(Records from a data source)
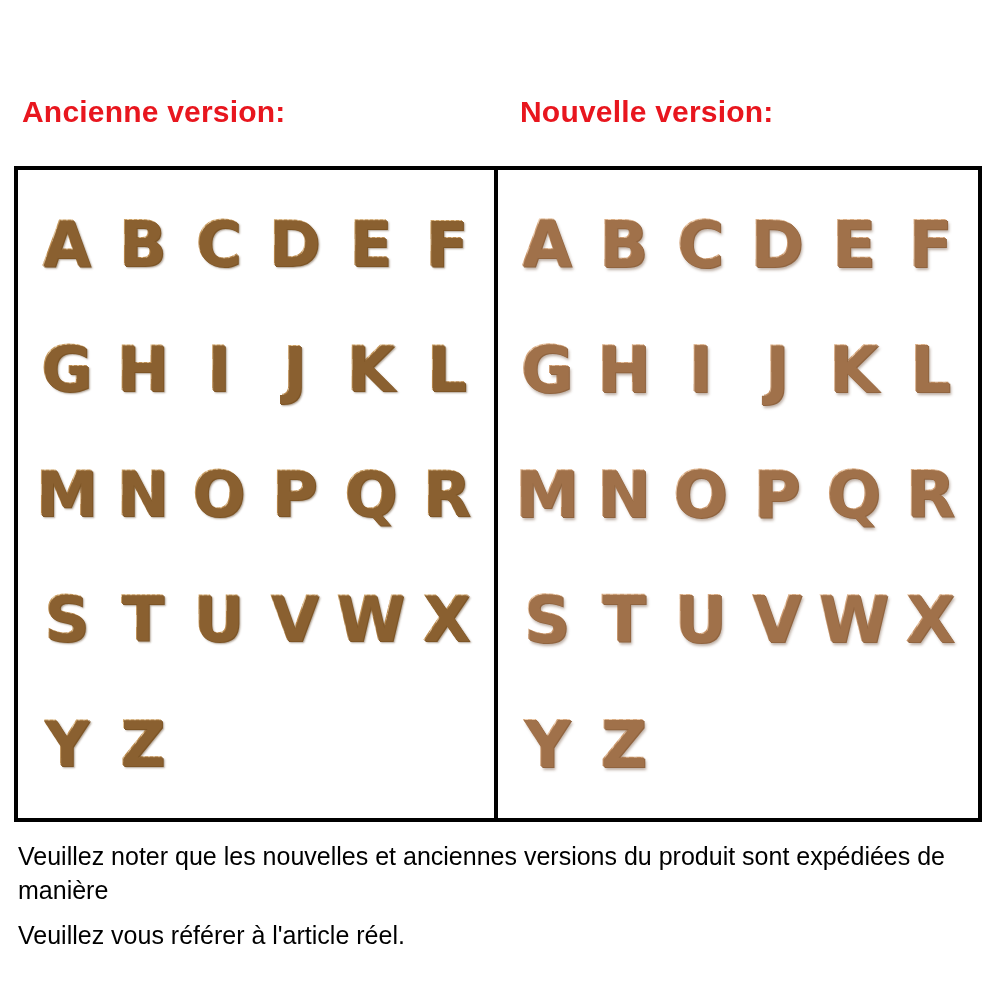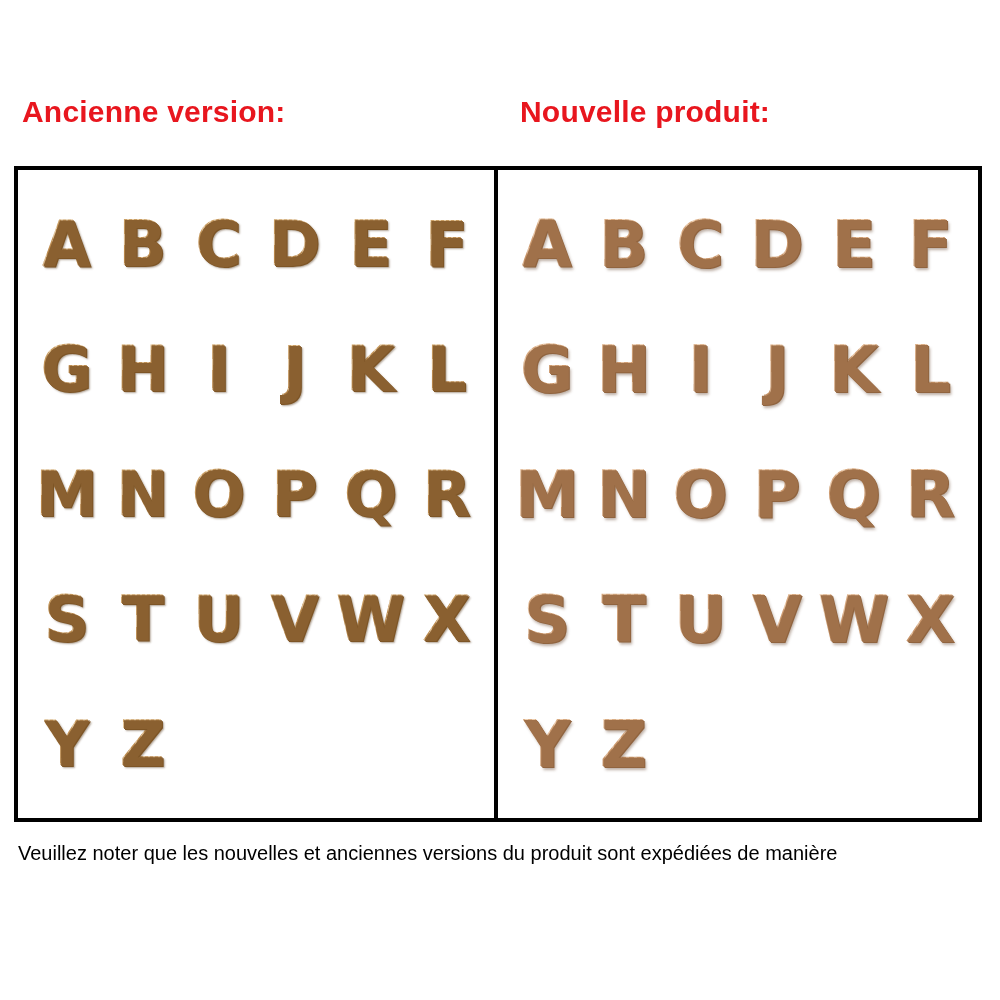"Nouvelle produit:" div.heading { text: produit -> version }
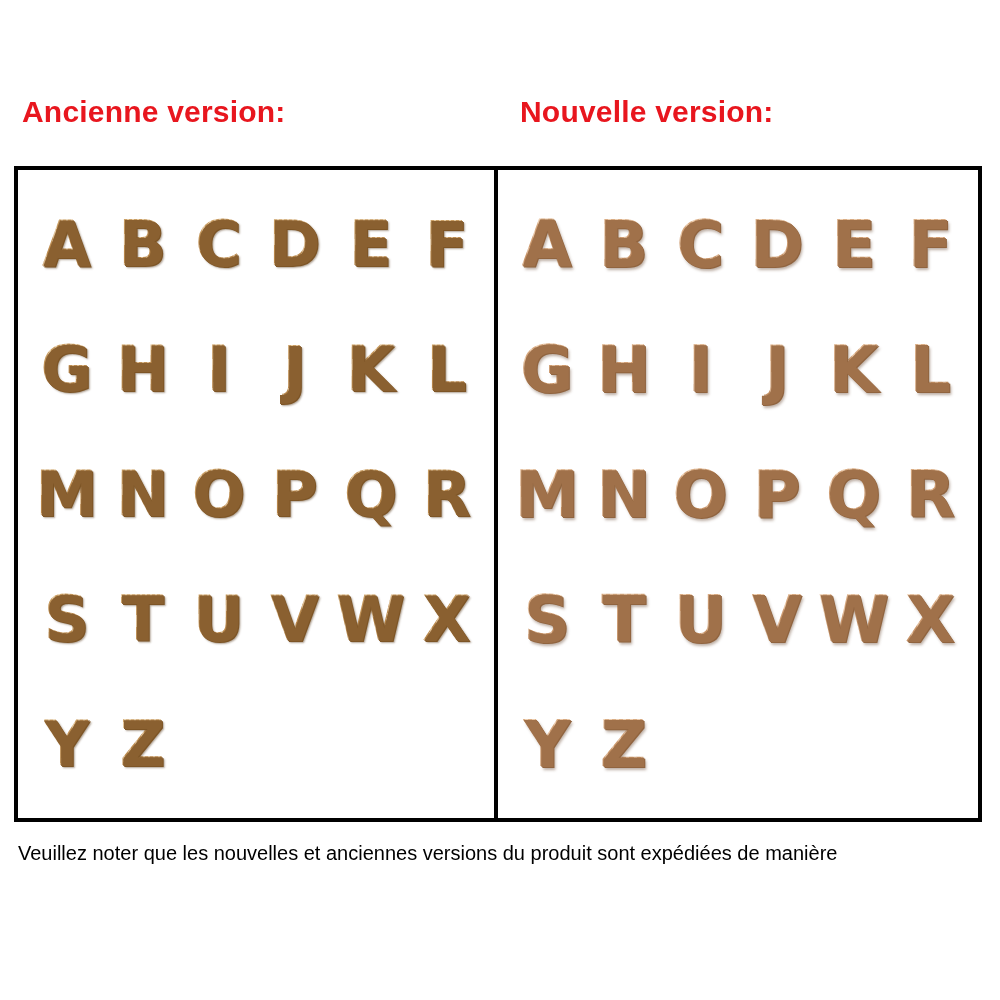"Veuillez noter que les nouvelles" .caption p { font-size: 20px -> 25px }
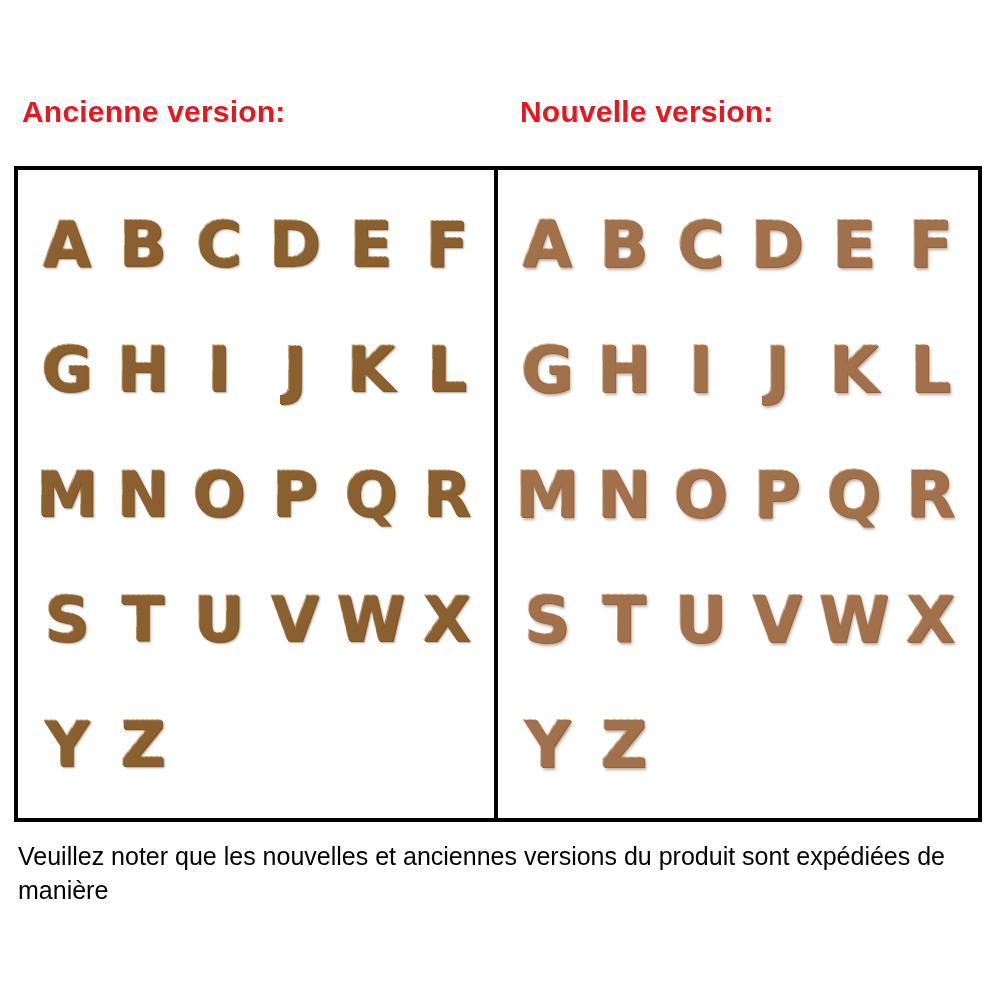"Veuillez vous référer à l'article" p { html: none -> <p>Veuillez vous référer à l'article réel.</p> }
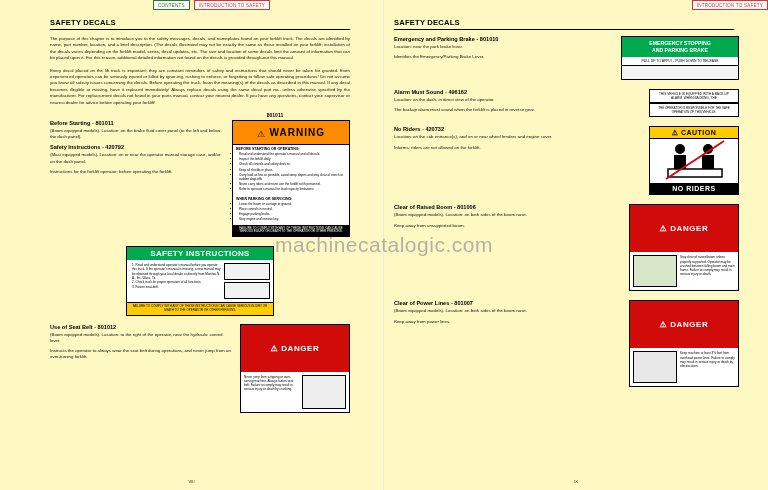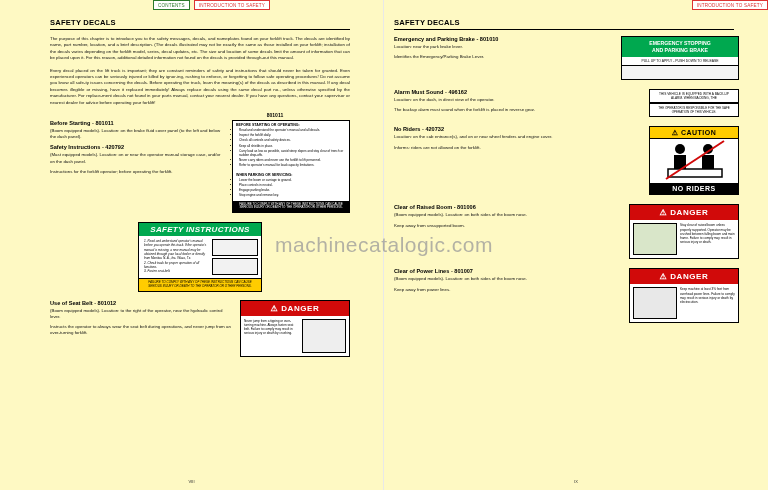"⚠ WARNING" div.warn-head { html: none -> <div> <span>⚠</span> <span>WARNING</span> </div> }
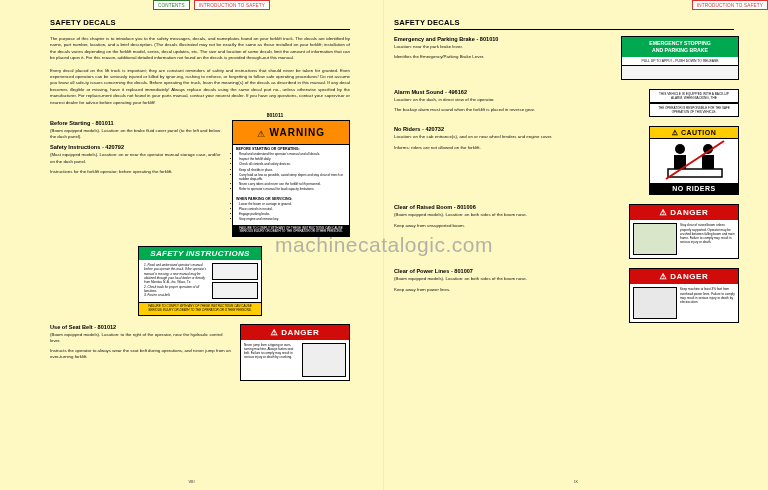"⚠ DANGER" .danger-head { padding: 3px 0 -> 19px 0 }
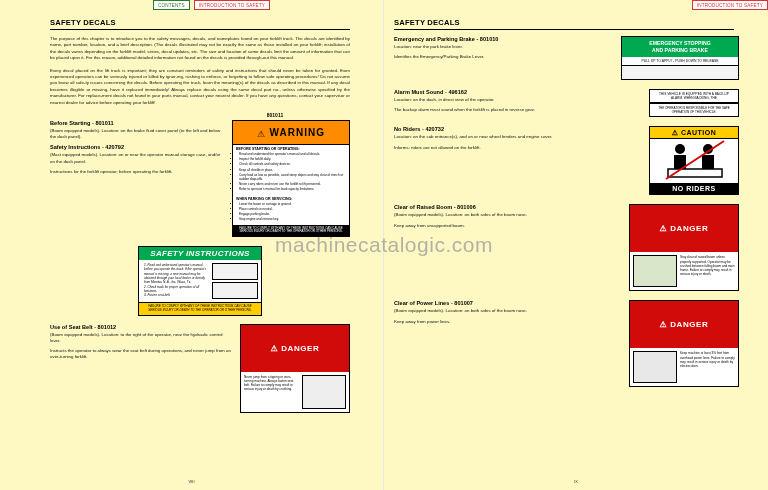"SAFETY INSTRUCTIONS" .si-box { font-style: italic -> none; width: 124px -> 148px }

**WHAT YOU WILL DO**
Please retype the lines from the one containing "padding: 3px 0" through the last line of the records above, exactly as written, and leave out any pictures.

**RESPONSE AREA**
"⚠ DANGER" .danger-head { padding: 3px 0 -> 19px 0 }
"SAFETY INSTRUCTIONS" .si-box { font-style: italic -> none; width: 124px -> 148px }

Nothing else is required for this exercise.